任务说明. 请把以下全部条目的文字逐行改写成一个 JSON 字符串列表，每行一个字符串，空行略去。图片不要写进答案。

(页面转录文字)
==============================

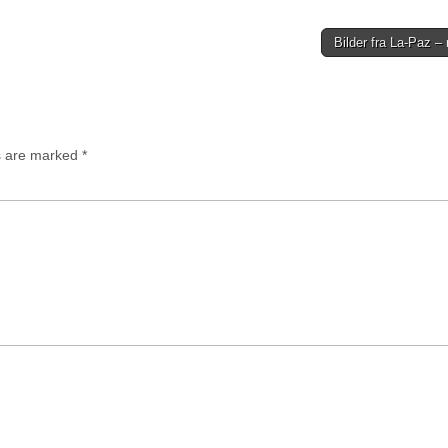
Bilder fra La-Paz –
ds are marked
*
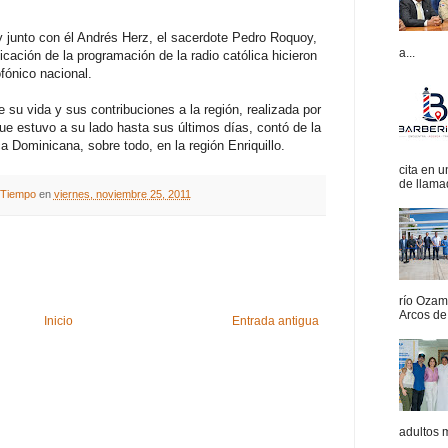
 y junto con él Andrés Herz, el sacerdote Pedro Roquoy,
a...
cación de la programación de la radio católica hicieron
fónico nacional.
su vida y sus contribuciones a la región, realizada por
ue estuvo a su lado hasta sus últimos días, contó de la
a Dominicana, sobre todo, en la región Enriquillo.
cita en 
de llamad
A Tiempo
en
viernes, noviembre 25, 2011
río Ozam
Arcos de 
Inicio
Entrada antigua
adultos 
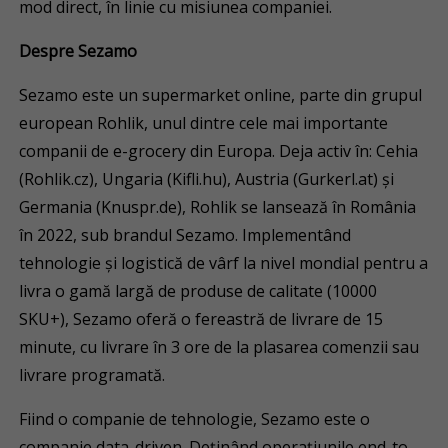
mod direct, în linie cu misiunea companiei.
Despre Sezamo
Sezamo este un supermarket online, parte din grupul
european Rohlik, unul dintre cele mai importante
companii de e-grocery din Europa. Deja activ în: Cehia
(Rohlik.cz), Ungaria (Kifli.hu), Austria (Gurkerl.at) și
Germania (Knuspr.de), Rohlik se lansează în România
în 2022, sub brandul Sezamo. Implementând
tehnologie și logistică de vârf la nivel mondial pentru a
livra o gamă largă de produse de calitate (10000
SKU+), Sezamo oferă o fereastră de livrare de 15
minute, cu livrare în 3 ore de la plasarea comenzii sau
livrare programată.
Fiind o companie de tehnologie, Sezamo este o
companie data-driven. Deținând operațiunile end-to-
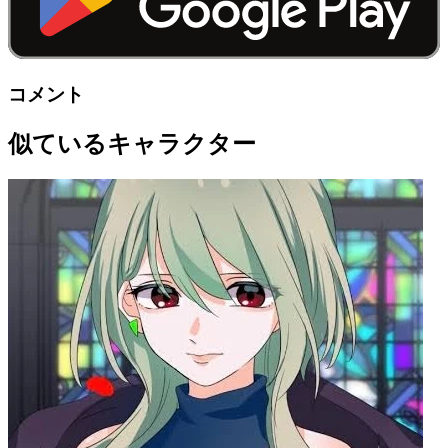
コメント
似ているキャラクター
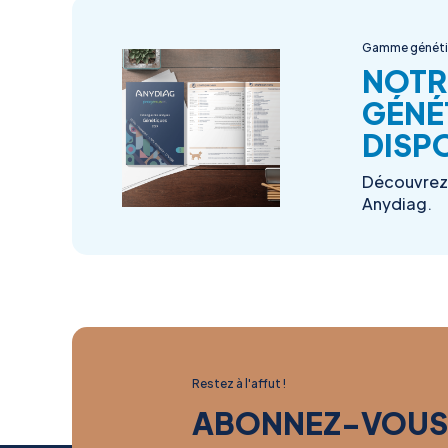
Gamme génét
NOTR
GÉNÉ
DISPO
Découvrez 
Anydiag.
Restez à l'affut !
ABONNEZ-VOUS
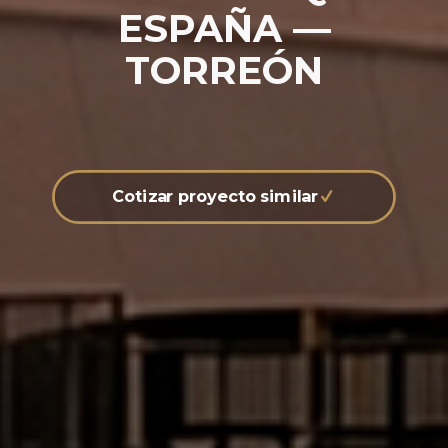
ESPAÑA —
TORREÓN
Cotizar proyecto similar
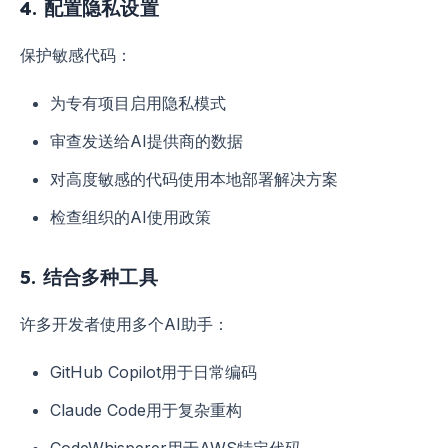
4. 配置隐私设置
保护敏感代码：
为专有项目启用隐私模式
审查发送给AI提供商的数据
对高度敏感的代码使用本地部署解决方案
检查组织的AI使用政策
5. 结合多种工具
许多开发者使用多个AI助手：
GitHub Copilot用于日常编码
Claude Code用于复杂重构
CodeWhisperer用于AWS特定代码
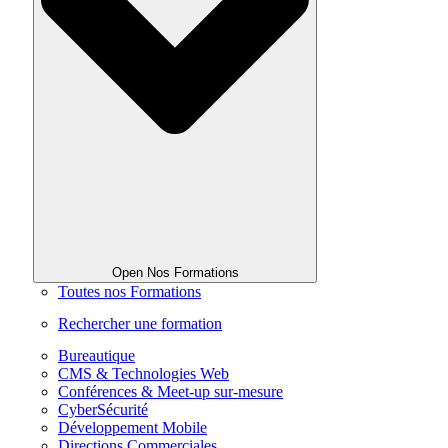
Open Nos Formations
Toutes nos Formations
Rechercher une formation
Bureautique
CMS & Technologies Web
Conférences & Meet-up sur-mesure
CyberSécurité
Développement Mobile
Directions Commerciales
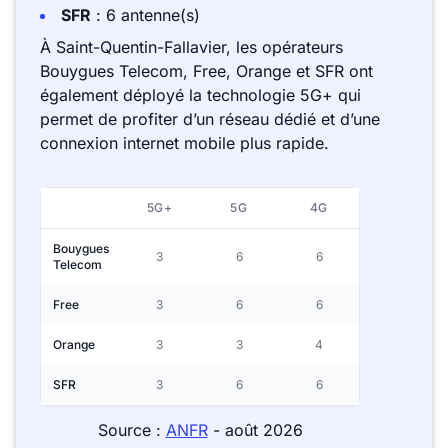
SFR
: 6 antenne(s)
À Saint-Quentin-Fallavier, les opérateurs
Bouygues Telecom, Free, Orange et SFR ont
également déployé la technologie 5G+ qui
permet de profiter d’un réseau dédié et d’une
connexion internet mobile plus rapide.
5G+
5G
4G
Bouygues
3
6
6
Telecom
Free
3
6
6
Orange
3
3
4
SFR
3
6
6
Source :
ANFR
- août 2026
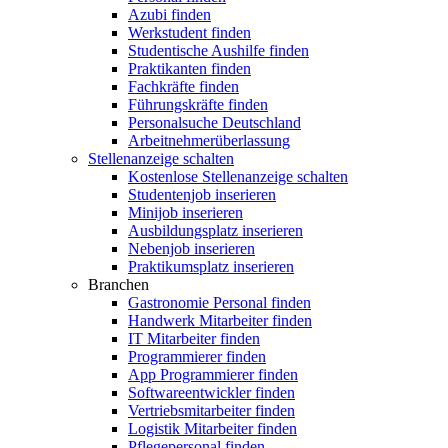
Azubi finden
Werkstudent finden
Studentische Aushilfe finden
Praktikanten finden
Fachkräfte finden
Führungskräfte finden
Personalsuche Deutschland
Arbeitnehmerüberlassung
Stellenanzeige schalten
Kostenlose Stellenanzeige schalten
Studentenjob inserieren
Minijob inserieren
Ausbildungsplatz inserieren
Nebenjob inserieren
Praktikumsplatz inserieren
Branchen
Gastronomie Personal finden
Handwerk Mitarbeiter finden
IT Mitarbeiter finden
Programmierer finden
App Programmierer finden
Softwareentwickler finden
Vertriebsmitarbeiter finden
Logistik Mitarbeiter finden
Pflegepersonal finden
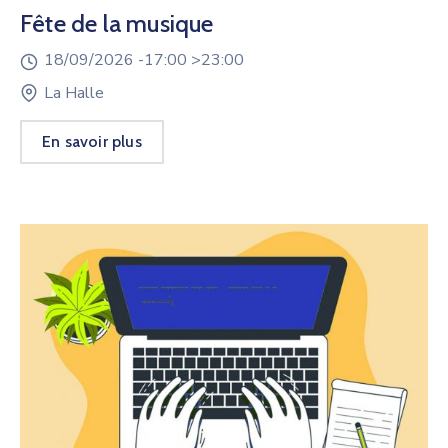
Fête de la musique
18/09/2026 -
17:00 >
23:00
La Halle
En savoir plus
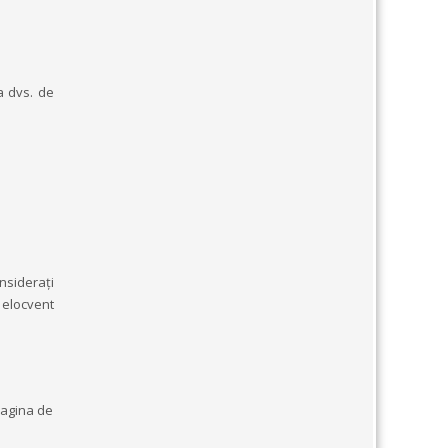
a dvs. de
nsiderați
 elocvent
pagina de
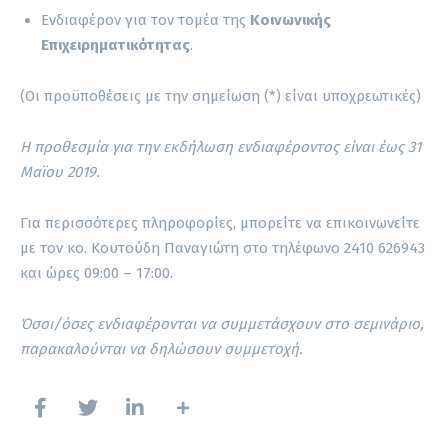
Ενδιαφέρον για τον τομέα της
Κοινωνικής
Επιχειρηματικότητας
.
(Οι προϋποθέσεις με την σημείωση (*) είναι υποχρεωτικές)
Η προθεσμία για την εκδήλωση ενδιαφέροντος είναι έως 31
Μαϊου 2019.
Για περισσότερες πληροφορίες, μπορείτε να επικοινωνείτε
με τον κο. Κουτούδη Παναγιώτη στο τηλέφωνο 2410 626943
και ώρες 09:00 – 17:00.
Όσοι/όσες ενδιαφέρονται να συμμετάσχουν στο σεμινάριο,
παρακαλούνται να δηλώσουν συμμετοχή.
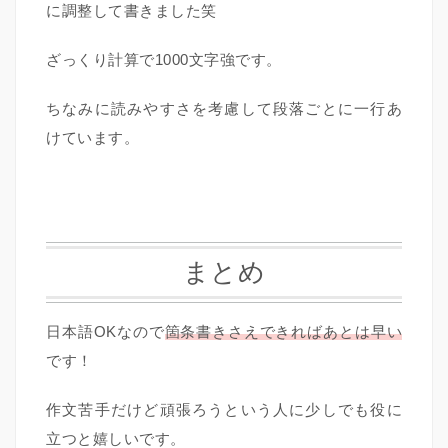
に調整して書きました笑
ざっくり計算で1000文字強です。
ちなみに読みやすさを考慮して段落ごとに一行あ
けています。
まとめ
日本語OKなので
箇条書きさえできればあとは早い
です！
作文苦手だけど頑張ろうという人に少しでも役に
立つと嬉しいです。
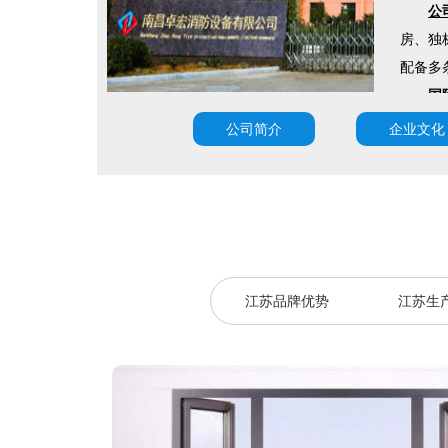
公
房、独
配备多
国
制认证，
公司简介
企业文化
10 (b
公
口，提
求，提
值。
南
江苏品牌优势
江苏生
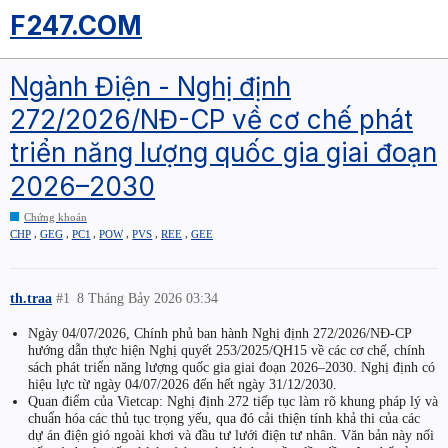
F247.COM
Ngành Điện - Nghị định
272/2026/NĐ-CP về cơ chế phát
triển năng lượng quốc gia giai đoạn
2026–2030
Chứng khoán
,
,
,
,
,
,
CHP
GEG
PC1
POW
PVS
REE
GEE
th.traa
#1
8 Tháng Bảy 2026 03:34
Ngày 04/07/2026, Chính phủ ban hành Nghị định 272/2026/NĐ-CP
hướng dẫn thực hiện Nghị quyết 253/2025/QH15 về các cơ chế, chính
sách phát triển năng lượng quốc gia giai đoạn 2026–2030. Nghị định có
hiệu lực từ ngày 04/07/2026 đến hết ngày 31/12/2030.
Quan điểm của Vietcap: Nghị định 272 tiếp tục làm rõ khung pháp lý và
chuẩn hóa các thủ tục trọng yếu, qua đó cải thiện tính khả thi của các
dự án điện gió ngoài khơi và đầu tư lưới điện tư nhân. Văn bản này nối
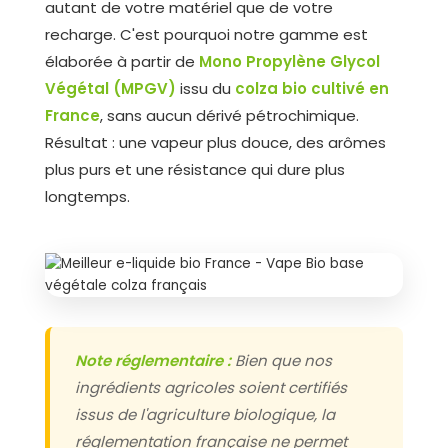
autant de votre matériel que de votre
recharge. C'est pourquoi notre gamme est
élaborée à partir de
Mono Propylène Glycol
Végétal (MPGV)
issu du
colza bio cultivé en
France
, sans aucun dérivé pétrochimique.
Résultat : une vapeur plus douce, des arômes
plus purs et une résistance qui dure plus
longtemps.
Note réglementaire :
Bien que nos
ingrédients agricoles soient certifiés
issus de l'agriculture biologique, la
réglementation française ne permet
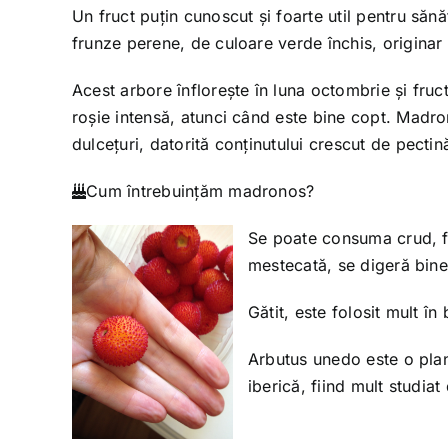
Un fruct puțin cunoscut și foarte util pentru săn
frunze perene, de culoare verde închis, originar 
Acest arbore înflorește în luna octombrie și fruc
roșie intensă, atunci când este bine copt. Madro
dulcețuri, datorită conținutului crescut de pectin
Cum întrebuinţăm madronos?
Se poate consuma crud, fi
mestecată, se digeră bine
Gătit, este folosit mult în
Arbutus unedo este o plant
iberică, fiind mult studi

==============================

回答.
[
  "Bilder fra La-Paz –",
  "ds are marked",
  "*",
  " y junto con él Andrés Herz, el sacerdote Pedro Roquoy,",
  "a...",
  "cación de la programación de la radio católica hicieron",
  "fónico nacional.",
  "su vida y sus contribuciones a la región, realizada por",
  "ue estuvo a su lado hasta sus últimos días, contó de la",
  "a Dominicana, sobre todo, en la región Enriquillo.",
  "cita en ",
  "de llamad",
  "A Tiempo",
  "en",
  "viernes, noviembre 25, 2011",
  "río Ozam",
  "Arcos de ",
  "Inicio",
  "Entrada antigua",
  "adultos ",
  "mod direct, în linie cu misiunea companiei.",
  "Despre Sezamo",
  "Sezamo este un supermarket online, parte din grupul",
  "european Rohlik, unul dintre cele mai importante",
  "companii de e-grocery din Europa. Deja activ în: Cehia",
  "(Rohlik.cz), Ungaria (Kifli.hu), Austria (Gurkerl.at) și",
  "Germania (Knuspr.de), Rohlik se lansează în România",
  "în 2022, sub brandul Sezamo. Implementând",
  "tehnologie și logistică de vârf la nivel mondial pentru a",
  "livra o gamă largă de produse de calitate (10000",
  "SKU+), Sezamo oferă o fereastră de livrare de 15",
  "minute, cu livrare în 3 ore de la plasarea comenzii sau",
  "livrare programată.",
  "Fiind o companie de tehnologie, Sezamo este o",
  "companie data-driven. Deținând operațiunile end-to-",
  "コメント",
  "似ているキャラクター",
  "Gamme génét",
  "NOTR",
  "GÉNÉ",
  "DISPO",
  "Découvrez ",
  "Anydiag.",
  "Restez à l'affut !",
  "ABONNEZ-VOUS",
  "ESPAÑA —",
  "TORREÓN",
  "Cotizar proyecto similar",
  "4. 配置隐私设置",
  "保护敏感代码：",
  "为专有项目启用隐私模式",
  "审查发送给AI提供商的数据",
  "对高度敏感的代码使用本地部署解决方案",
  "检查组织的AI使用政策",
  "5. 结合多种工具",
  "许多开发者使用多个AI助手：",
  "GitHub Copilot用于日常编码",
  "Claude Code用于复杂重构",
  "CodeWhisperer用于AWS特定代码",
  "Open Nos Formations",
  "Toutes nos Formations",
  "Rechercher une formation",
  "Bureautique",
  "CMS & Technologies Web",
  "Conférences & Meet-up sur-mesure",
  "CyberSécurité",
  "Développement Mobile",
  "Directions Commerciales",
  "SFR",
  ": 6 antenne(s)",
  "À Saint-Quentin-Fallavier, les opérateurs",
  "Bouygues Telecom, Free, Orange et SFR ont",
  "également déployé la technologie 5G+ qui",
  "permet de profiter d’un réseau dédié et d’une",
  "connexion internet mobile plus rapide.",
  "5G+",
  "5G",
  "4G",
  "Bouygues",
  "3",
  "6",
  "6",
  "Telecom",
  "Free",
  "3",
  "6",
  "6",
  "Orange",
  "3",
  "3",
  "4",
  "SFR",
  "3",
  "6",
  "6",
  "Source :",
  "ANFR",
  "- août 2026",
  "Azubi finden",
  "Werkstudent finden",
  "Studentische Aushilfe finden",
  "Praktikanten finden",
  "Fachkräfte finden",
  "Führungskräfte finden",
  "Personalsuche Deutschland",
  "Arbeitnehmerüberlassung",
  "Stellenanzeige schalten",
  "Kostenlose Stellenanzeige schalten",
  "Studentenjob inserieren",
  "Minijob inserieren",
  "Ausbildungsplatz inserieren",
  "Nebenjob inserieren",
  "Praktikumsplatz inserieren",
  "Branchen",
  "Gastronomie Personal finden",
  "Handwerk Mitarbeiter finden",
  "IT Mitarbeiter finden",
  "Programmierer finden",
  "App Programmierer finden",
  "Softwareentwickler finden",
  "Vertriebsmitarbeiter finden",
  "Logistik Mitarbeiter finden",
  "Pflegepersonal finden",
  "Fête de la musique",
  "18/09/2026 -",
  "17:00 >",
  "23:00",
  "La Halle",
  "En savoir plus",
  "a dvs. de",
  "nsiderați",
  " elocvent",
  "pagina de",
  "Ενδιαφέρον για τον τομέα της",
  "Κοινωνικής",
  "Επιχειρηματικότητας",
  ".",
  "(Οι προϋποθέσεις με την σημείωση (*) είναι υποχρεωτικές)",
  "Η προθεσμία για την εκδήλωση ενδιαφέροντος είναι έως 31",
  "Μαϊου 2019.",
  "Για περισσότερες πληροφορίες, μπορείτε να επικοινωνείτε",
  "με τον κο. Κουτούδη Παναγιώτη στο τηλέφωνο 2410 626943",
  "και ώρες 09:00 – 17:00.",
  "Όσοι/όσες ενδιαφέρονται να συμμετάσχουν στο σεμινάριο,",
  "παρακαλούνται να δηλώσουν συμμετοχή.",
  "に調整して書きました笑",
  "ざっくり計算で1000文字強です。",
  "ちなみに読みやすさを考慮して段落ごとに一行あ",
  "けています。",
  "まとめ",
  "日本語OKなので",
  "箇条書きさえできればあとは早い",
  "です！",
  "作文苦手だけど頑張ろうという人に少しでも役に",
  "立つと嬉しいです。",
  "公",
  "房、独",
  "配备多",
  "国",
  "制认证，",
  "公司简介",
  "企业文化",
  "10 (b",
  "公",
  "口，提",
  "求，提",
  "值。",
  "南",
  "江苏品牌优势",
  "江苏生",
  "F247.COM",
  "Ngành Điện - Nghị định",
  "272/2026/NĐ-CP về cơ chế phát",
  "triển năng lượng quốc gia giai đoạn",
  "2026–2030",
  "Chứng khoán",
  ",",
  ",",
  ",",
  ",",
  ",",
  ",",
  "CHP",
  "GEG",
  "PC1",
  "POW",
  "PVS",
  "REE",
  "GEE",
  "th.traa",
  "#1",
  "8 Tháng Bảy 2026 03:34",
  "Ngày 04/07/2026, Chính phủ ban hành Nghị định 272/2026/NĐ-CP",
  "hướng dẫn thực hiện Nghị quyết 253/2025/QH15 về các cơ chế, chính",
  "sách phát triển năng lượng quốc gia giai đoạn 2026–2030. Nghị định có",
  "hiệu lực từ ngày 04/07/2026 đến hết ngày 31/12/2030.",
  "Quan điểm của Vietcap: Nghị định 272 tiếp tục làm rõ khung pháp lý và",
  "chuẩn hóa các thủ tục trọng yếu, qua đó cải thiện tính khả thi của các",
  "dự án điện gió ngoài khơi và đầu tư lưới điện tư nhân. Văn bản này nối",
  "autant de votre matériel que de votre",
  "recharge. C'est pourquoi notre gamme est",
  "élaborée à partir de",
  "Mono Propylène Glycol",
  "Végétal (MPGV)",
  "issu du",
  "colza bio cultivé en",
  "France",
  ", sans aucun dérivé pétrochimique.",
  "Résultat : une vapeur plus douce, des arômes",
  "plus purs et une résistance qui dure plus",
  "longtemps.",
  "Note réglementaire :",
  "Bien que nos",
  "ingrédients agricoles soient certifiés",
  "issus de l'agriculture biologique, la",
  "réglementation française ne permet",
  "Un fruct puțin cunoscut și foarte util pentru săn",
  "frunze perene, de culoare verde închis, originar ",
  "Acest arbore înflorește în luna octombrie și fruc",
  "roșie intensă, atunci când este bine copt. Madro",
  "dulcețuri, datorită conținutului crescut de pectin",
  "Cum întrebuinţăm madronos?",
  "Se poate consuma crud, fi",
  "mestecată, se digeră bine",
  "Gătit, este folosit mult în",
  "Arbutus unedo este o plant",
  "iberică, fiind mult studi"
]